Prompt
Print the text of every entry below word for word, keeping each line as it appears.

━━━━━━━━━━━━━━━━

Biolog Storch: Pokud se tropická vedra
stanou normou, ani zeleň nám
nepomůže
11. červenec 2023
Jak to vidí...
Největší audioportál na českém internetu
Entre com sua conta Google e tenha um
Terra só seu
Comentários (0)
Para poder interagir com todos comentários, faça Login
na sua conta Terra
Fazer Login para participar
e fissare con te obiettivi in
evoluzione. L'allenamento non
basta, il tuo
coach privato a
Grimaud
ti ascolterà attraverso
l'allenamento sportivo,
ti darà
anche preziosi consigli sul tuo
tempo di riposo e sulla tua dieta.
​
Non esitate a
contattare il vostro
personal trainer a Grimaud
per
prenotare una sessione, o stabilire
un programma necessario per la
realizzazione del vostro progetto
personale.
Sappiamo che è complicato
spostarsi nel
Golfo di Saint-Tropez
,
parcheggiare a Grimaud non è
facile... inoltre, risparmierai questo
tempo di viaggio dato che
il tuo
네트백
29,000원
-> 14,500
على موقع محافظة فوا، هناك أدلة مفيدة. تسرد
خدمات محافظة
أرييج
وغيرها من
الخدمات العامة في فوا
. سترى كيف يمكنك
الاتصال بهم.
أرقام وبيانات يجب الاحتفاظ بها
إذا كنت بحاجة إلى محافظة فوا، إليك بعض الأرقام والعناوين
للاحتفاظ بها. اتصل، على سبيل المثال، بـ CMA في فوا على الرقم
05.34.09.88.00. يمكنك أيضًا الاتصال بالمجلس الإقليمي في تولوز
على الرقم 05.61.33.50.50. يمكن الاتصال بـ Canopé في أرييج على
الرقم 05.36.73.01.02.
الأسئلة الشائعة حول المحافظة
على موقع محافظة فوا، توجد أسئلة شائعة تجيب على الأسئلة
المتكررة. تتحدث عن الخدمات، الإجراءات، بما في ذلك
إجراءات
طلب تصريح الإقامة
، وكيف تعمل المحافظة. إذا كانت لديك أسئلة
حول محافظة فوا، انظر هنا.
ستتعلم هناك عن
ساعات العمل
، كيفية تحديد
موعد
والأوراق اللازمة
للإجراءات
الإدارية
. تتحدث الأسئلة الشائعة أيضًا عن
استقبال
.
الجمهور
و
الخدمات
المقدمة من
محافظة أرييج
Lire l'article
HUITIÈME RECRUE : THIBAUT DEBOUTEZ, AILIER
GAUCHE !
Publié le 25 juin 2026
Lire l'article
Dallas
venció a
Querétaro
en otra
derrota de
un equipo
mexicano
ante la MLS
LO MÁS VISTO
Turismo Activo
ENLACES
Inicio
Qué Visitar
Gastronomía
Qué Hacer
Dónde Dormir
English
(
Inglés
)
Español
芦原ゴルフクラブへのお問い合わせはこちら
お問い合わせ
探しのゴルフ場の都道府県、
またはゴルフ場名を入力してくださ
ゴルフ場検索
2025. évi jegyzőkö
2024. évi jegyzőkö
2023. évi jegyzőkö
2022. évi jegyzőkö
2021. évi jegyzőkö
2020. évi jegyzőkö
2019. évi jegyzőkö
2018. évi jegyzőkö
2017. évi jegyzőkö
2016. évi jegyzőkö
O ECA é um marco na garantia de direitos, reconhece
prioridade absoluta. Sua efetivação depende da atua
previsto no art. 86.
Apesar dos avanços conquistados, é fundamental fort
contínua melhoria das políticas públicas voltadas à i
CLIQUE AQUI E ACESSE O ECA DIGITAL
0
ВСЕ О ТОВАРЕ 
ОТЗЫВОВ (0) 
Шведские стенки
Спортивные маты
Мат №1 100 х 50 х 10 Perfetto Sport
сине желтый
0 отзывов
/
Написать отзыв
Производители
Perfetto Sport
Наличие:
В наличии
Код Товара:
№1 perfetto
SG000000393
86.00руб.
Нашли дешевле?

━━━━━━━━━━━━━━━━

Written solution
Biolog Storch: Pokud se tropická vedra
stanou normou, ani zeleň nám
nepomůže
11. červenec 2023
Jak to vidí...
Největší audioportál na českém internetu
Entre com sua conta Google e tenha um
Terra só seu
Comentários (0)
Para poder interagir com todos comentários, faça Login
na sua conta Terra
Fazer Login para participar
e fissare con te obiettivi in
evoluzione. L'allenamento non
basta, il tuo
coach privato a
Grimaud
ti ascolterà attraverso
l'allenamento sportivo,
ti darà
anche preziosi consigli sul tuo
tempo di riposo e sulla tua dieta.
​
Non esitate a
contattare il vostro
personal trainer a Grimaud
per
prenotare una sessione, o stabilire
un programma necessario per la
realizzazione del vostro progetto
personale.
Sappiamo che è complicato
spostarsi nel
Golfo di Saint-Tropez
,
parcheggiare a Grimaud non è
facile... inoltre, risparmierai questo
tempo di viaggio dato che
il tuo
네트백
29,000원
-> 14,500
على موقع محافظة فوا، هناك أدلة مفيدة. تسرد
خدمات محافظة
أرييج
وغيرها من
الخدمات العامة في فوا
. سترى كيف يمكنك
الاتصال بهم.
أرقام وبيانات يجب الاحتفاظ بها
إذا كنت بحاجة إلى محافظة فوا، إليك بعض الأرقام والعناوين
للاحتفاظ بها. اتصل، على سبيل المثال، بـ CMA في فوا على الرقم
05.34.09.88.00. يمكنك أيضًا الاتصال بالمجلس الإقليمي في تولوز
على الرقم 05.61.33.50.50. يمكن الاتصال بـ Canopé في أرييج على
الرقم 05.36.73.01.02.
الأسئلة الشائعة حول المحافظة
على موقع محافظة فوا، توجد أسئلة شائعة تجيب على الأسئلة
المتكررة. تتحدث عن الخدمات، الإجراءات، بما في ذلك
إجراءات
طلب تصريح الإقامة
، وكيف تعمل المحافظة. إذا كانت لديك أسئلة
حول محافظة فوا، انظر هنا.
ستتعلم هناك عن
ساعات العمل
، كيفية تحديد
موعد
والأوراق اللازمة
للإجراءات
الإدارية
. تتحدث الأسئلة الشائعة أيضًا عن
استقبال
.
الجمهور
و
الخدمات
المقدمة من
محافظة أرييج
Lire l'article
HUITIÈME RECRUE : THIBAUT DEBOUTEZ, AILIER
GAUCHE !
Publié le 25 juin 2026
Lire l'article
Dallas
venció a
Querétaro
en otra
derrota de
un equipo
mexicano
ante la MLS
LO MÁS VISTO
Turismo Activo
ENLACES
Inicio
Qué Visitar
Gastronomía
Qué Hacer
Dónde Dormir
English
(
Inglés
)
Español
芦原ゴルフクラブへのお問い合わせはこちら
お問い合わせ
探しのゴルフ場の都道府県、
またはゴルフ場名を入力してくださ
ゴルフ場検索
2025. évi jegyzőkö
2024. évi jegyzőkö
2023. évi jegyzőkö
2022. évi jegyzőkö
2021. évi jegyzőkö
2020. évi jegyzőkö
2019. évi jegyzőkö
2018. évi jegyzőkö
2017. évi jegyzőkö
2016. évi jegyzőkö
O ECA é um marco na garantia de direitos, reconhece
prioridade absoluta. Sua efetivação depende da atua
previsto no art. 86.
Apesar dos avanços conquistados, é fundamental fort
contínua melhoria das políticas públicas voltadas à i
CLIQUE AQUI E ACESSE O ECA DIGITAL
0
ВСЕ О ТОВАРЕ 
ОТЗЫВОВ (0) 
Шведские стенки
Спортивные маты
Мат №1 100 х 50 х 10 Perfetto Sport
сине желтый
0 отзывов
/
Написать отзыв
Производители
Perfetto Sport
Наличие:
В наличии
Код Товара:
№1 perfetto
SG000000393
86.00руб.
Нашли дешевле?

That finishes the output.